**Text excerpt**.

# # #

In C, a string is a collection of octets, but Perl has two string storage formats:
- String of 8-bit values.
- String of 72-bit values. (In practice, limited to 32-bit or 64-bit.)
As such, you don't need to encode code points to store them in a string.
my $s = "\x{2660}\x{2661}";
say length $s; # 2
say sprintf '%X', ord substr($s, 0, 1); # 2660
say sprintf '%X', ord substr($s, 1, 1); # 2661
(Internally, an extension of UTF-8 called "utf8" is used to store the strings of 72-bit chars. That's not something you should ever have to know except to realize the performance implications, but there are bugs that expose this fact.)
Encode's is_utf8
reports which type of string a scalar contains. It's a function that serves absolutely no use except to debug the bugs I previously mentioned.
- An 8-bit string can store the value of
"abc"
(or the string in the OP's $str
), so Perl used the more efficient 8-bit (UTF8=0) string format.
- An 8-bit string can't store the value of
"\x{2660}\x{2661}"
(or the string in the OP's $string
), so Perl used the 72-bit (UTF8=1) string format.
Zero is zero whether it's stored in a floating point number, a signed integer or an unsigned integer. Similarly, the storage format of strings conveys no information about the value of the string.
- You can store code points in an 8-bit string (if they're small enough) just as easily as a 72-bit string.
- You can store bytes in a 72-bit string just as easily as an 8-bit string.

# # #

**Information given**.
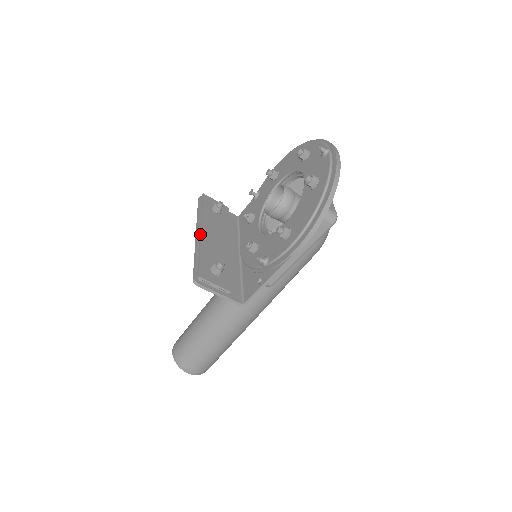
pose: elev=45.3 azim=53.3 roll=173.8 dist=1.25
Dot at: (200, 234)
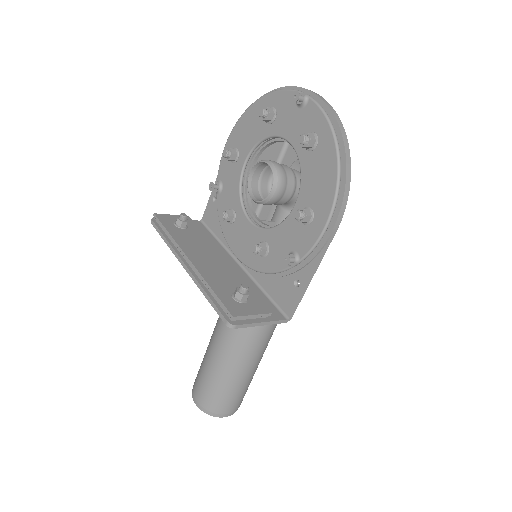
Dot at: (190, 264)
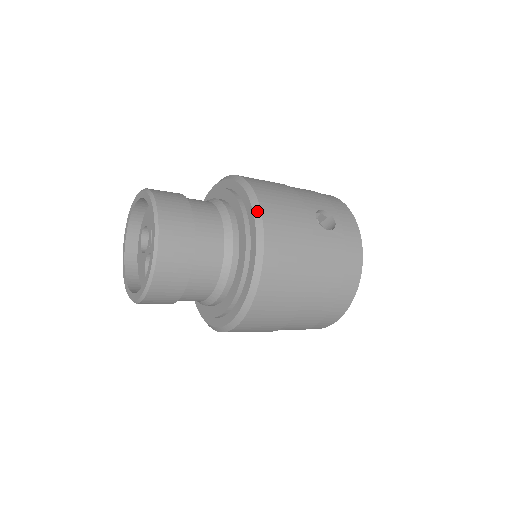
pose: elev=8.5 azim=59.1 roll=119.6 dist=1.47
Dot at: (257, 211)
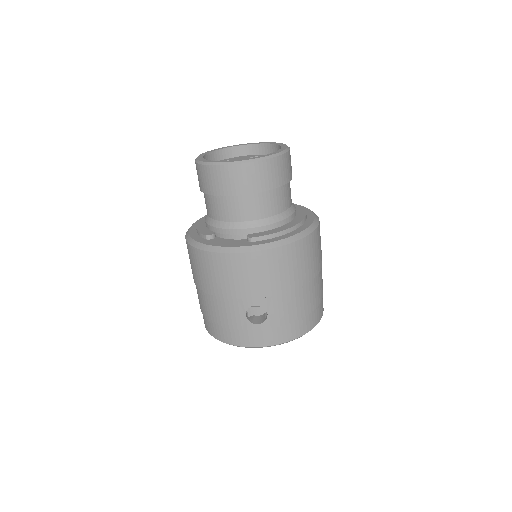
Dot at: occluded
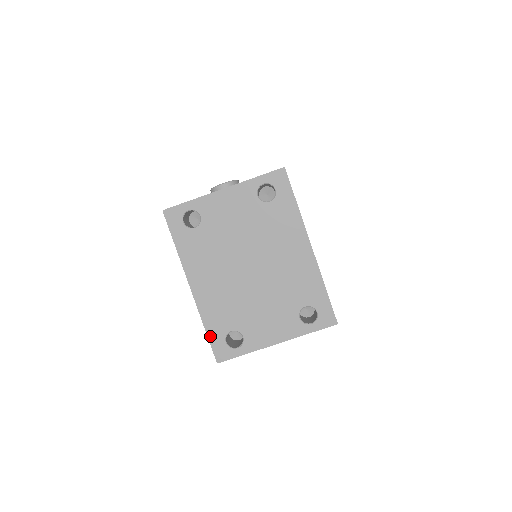
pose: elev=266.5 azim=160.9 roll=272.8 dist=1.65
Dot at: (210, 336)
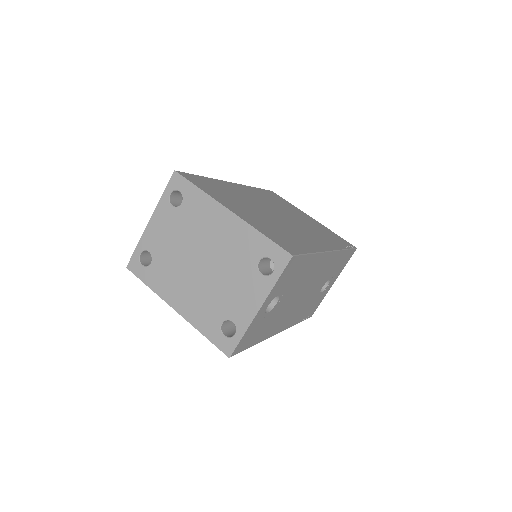
Dot at: (210, 339)
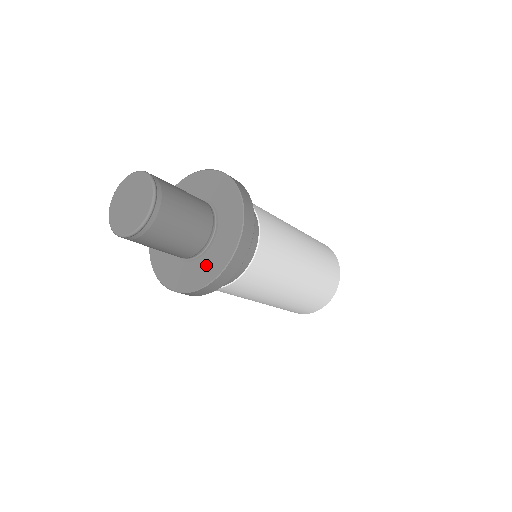
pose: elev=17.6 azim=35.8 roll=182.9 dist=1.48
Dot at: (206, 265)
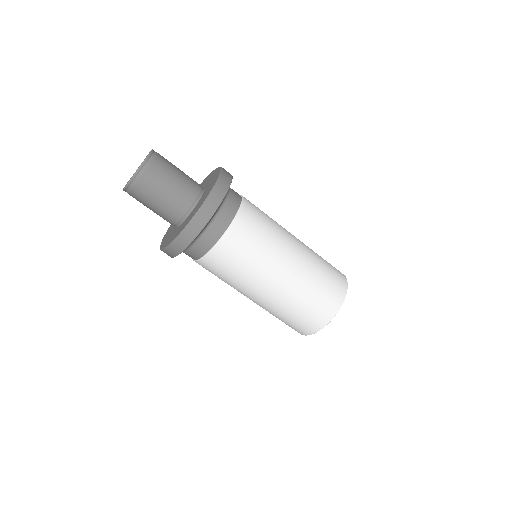
Dot at: (186, 221)
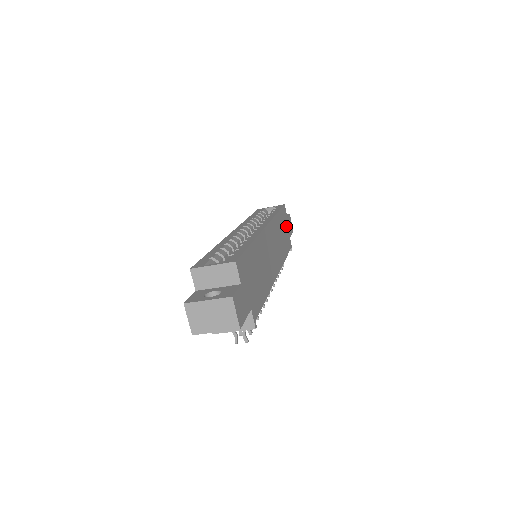
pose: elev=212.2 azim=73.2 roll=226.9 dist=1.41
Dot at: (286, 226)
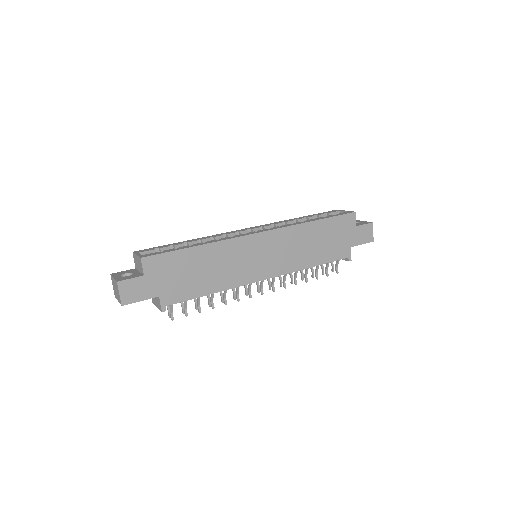
Dot at: (343, 235)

# # #

**Given exercise 1**. Give the Perl string storage text again from "In C, a string" up to and including "I previously mentioned.", substituting "bytes" for "octets".
**Given exercise 2**. According to the Perl string storage text, which function reports which type of string a scalar contains?
The data above is separate from the Perl string storage text.

**Exercise output 1**.
In C, a string is a collection of bytes, but Perl has two string storage formats:
- String of 8-bit values.
- String of 72-bit values. (In practice, limited to 32-bit or 64-bit.)
As such, you don't need to encode code points to store them in a string.
my $s = "\x{2660}\x{2661}";
say length $s; # 2
say sprintf '%X', ord substr($s, 0, 1); # 2660
say sprintf '%X', ord substr($s, 1, 1); # 2661
(Internally, an extension of UTF-8 called "utf8" is used to store the strings of 72-bit chars. That's not something you should ever have to know except to realize the performance implications, but there are bugs that expose this fact.)
Encode's is_utf8
reports which type of string a scalar contains. It's a function that serves absolutely no use except to debug the bugs I previously mentioned.

**Exercise output 2**. Encode's is_utf8